In eukaryotes, UTRs can be spliced. Less frequently so in the 3'UTR, but it also happens there.

This is not to say that all the stringtie assemblies and all the genes are correct. Everything in structural genome annotation may contain errors.

ChuanzhengWei commented 9 months ago

I guess the issue arose because I used transcriptome data from different varieties of the same species (since I didn't perform transcriptome sequencing on my sequenced material). After reads mapping, it's possible that the edges of transcripts of the same gene appeared different. Of course, this is just a speculation, and I haven't checked it with IGV.

KatharinaHoff commented 9 months ago

UTRs inferred from evidence often look differently from reference annotation UTRs and from evidence in an independent experiment.

ChuanzhengWei @.***> schrieb am Fr. 15. Dez. 2023 um 03:53:

I guess the issue arose because I used transcriptome data from different varieties of the same species (since I didn't perform transcriptome sequencing on my sequenced material).

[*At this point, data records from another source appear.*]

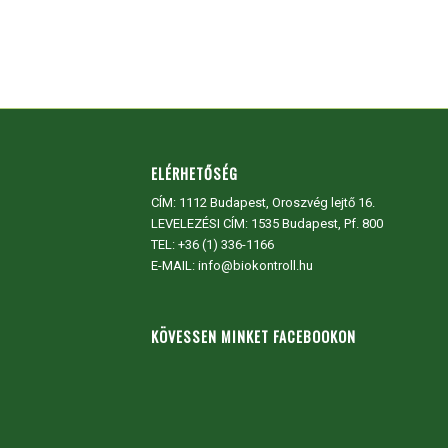
ELÉRHETŐSÉG
CÍM:
1112 Budapest, Oroszvég lejtő 16.
LEVELEZÉSI CÍM: 1535 Budapest, Pf. 800
TEL:
+36 (1) 336-1166
E-MAIL: info@biokontroll.hu
KÖVESSEN MINKET FACEBOOKON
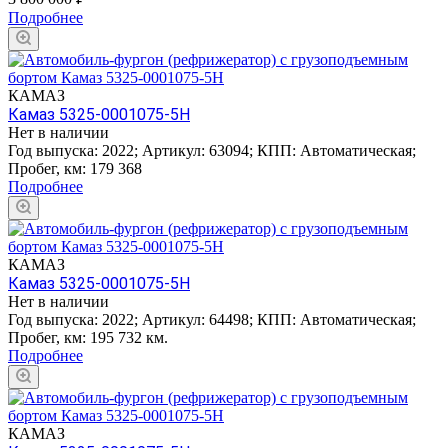
Подробнее
КАМАЗ
Камаз 5325-0001075-5H
Нет в наличии
Год выпуска:
2022
;
Артикул:
63094
;
КПП:
Автоматическая
;
Пробег, км:
179 368
Подробнее
КАМАЗ
Камаз 5325-0001075-5H
Нет в наличии
Год выпуска:
2022
;
Артикул:
64498
;
КПП:
Автоматическая
;
Пробег, км:
195 732 км.
Подробнее
КАМАЗ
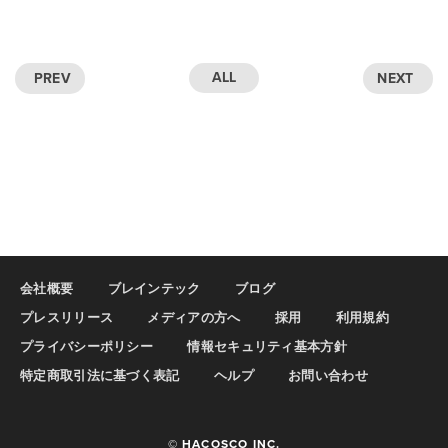
ALL
PREV
NEXT
会社概要
ブレインテック
ブログ
プレスリリース
メディアの方へ
採用
利用規約
プライバシーポリシー
情報セキュリティ基本方針
特定商取引法に基づく表記
ヘルプ
お問い合わせ
© HACOSCO INC.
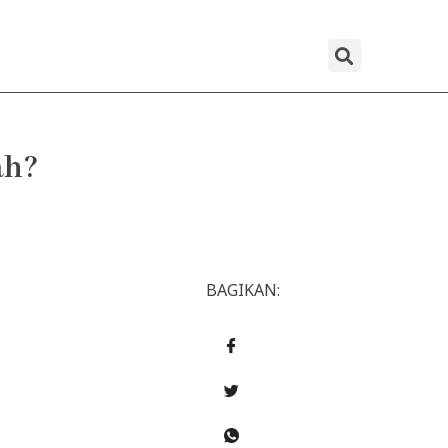
Sear
ah?
BAGIKAN:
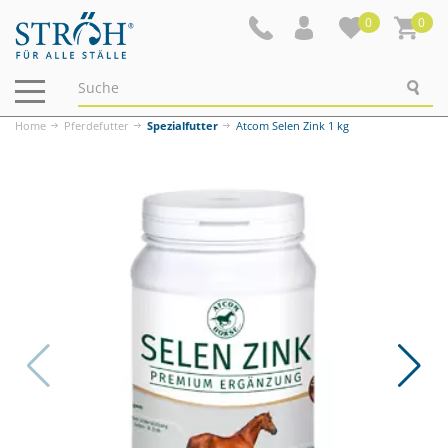
0
0
Navigation
ein-/ausblenden
Home
Pferdefutter
Spezialfutter
Atcom Selen Zink 1 kg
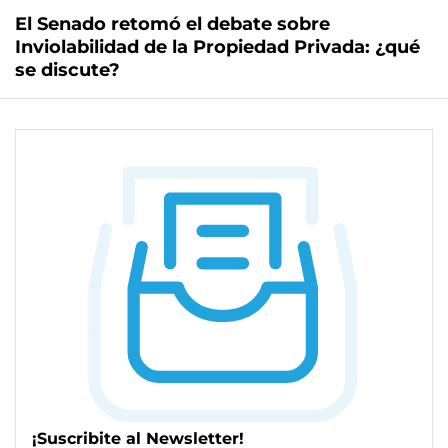
El Senado retomó el debate sobre
Inviolabilidad de la Propiedad Privada: ¿qué
se discute?
¡Suscribite al Newsletter!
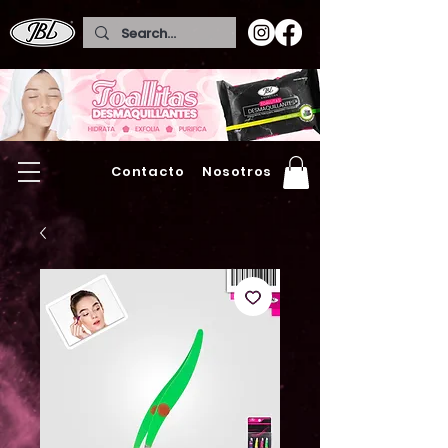
Contacto
Nosotros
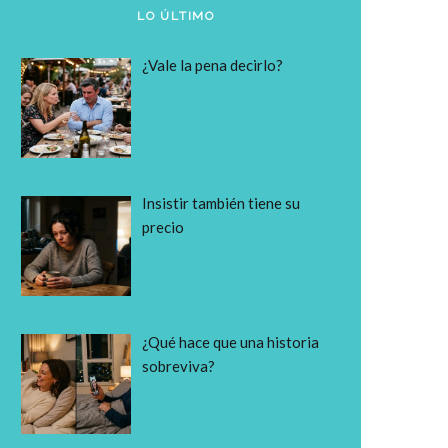
LO ÚLTIMO
¿Vale la pena decirlo?
Insistir también tiene su
precio
¿Qué hace que una historia
sobreviva?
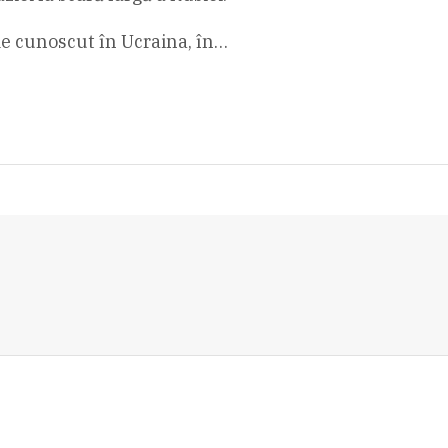
me cunoscut în Ucraina, în…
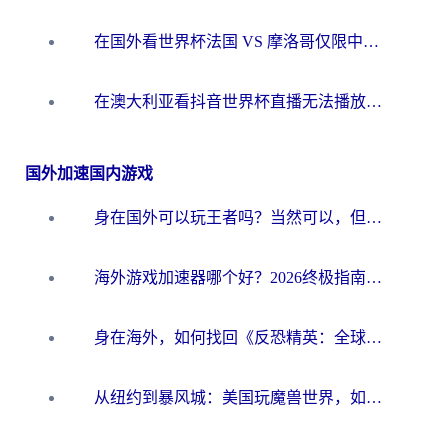
在国外看世界杯法国 VS 摩洛哥仅限中国大陆？别让地域限制拦下你的欢呼
在澳大利亚看抖音世界杯直播无法播放？海外党体育观赛终极指南来了！
国外加速国内游戏
身在国外可以玩王者吗？当然可以，但你需要这份“加速”指南
海外游戏加速器哪个好？2026终极指南帮你畅玩国服+解决卡顿难题
身在海外，如何找回《反恐精英：全球攻势》国服的丝滑手感？一份给你的终极指南
从纽约到暴风城：美国玩魔兽世界，如何找到你的最佳网络航线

After reads mapping, it's possible that the edges of transcripts of the same gene appeared different. Of course, this is just a speculation, and I haven't checked it with IGV.

— Reply to this email directly, view it on GitHub https://github.com/Gaius-Augustus/BRAKER/issues/723#issuecomment-1857188659, or unsubscribe https://github.com/notifications/unsubscribe-auth/AJMC6JGVN3NOLJKGNGONE4LYJO3RPAVCNFSM6AAAAABAUNBKDOVHI2DSMVQWIX3LMV43OSLTON2WKQ3PNVWWK3TUHMYTQNJXGE4DQNRVHE . You are receiving this because you were assigned.Message ID: @.***>

KatharinaHoff commented 9 months ago

I will close this issue because I believe there is nothing wrong with the software.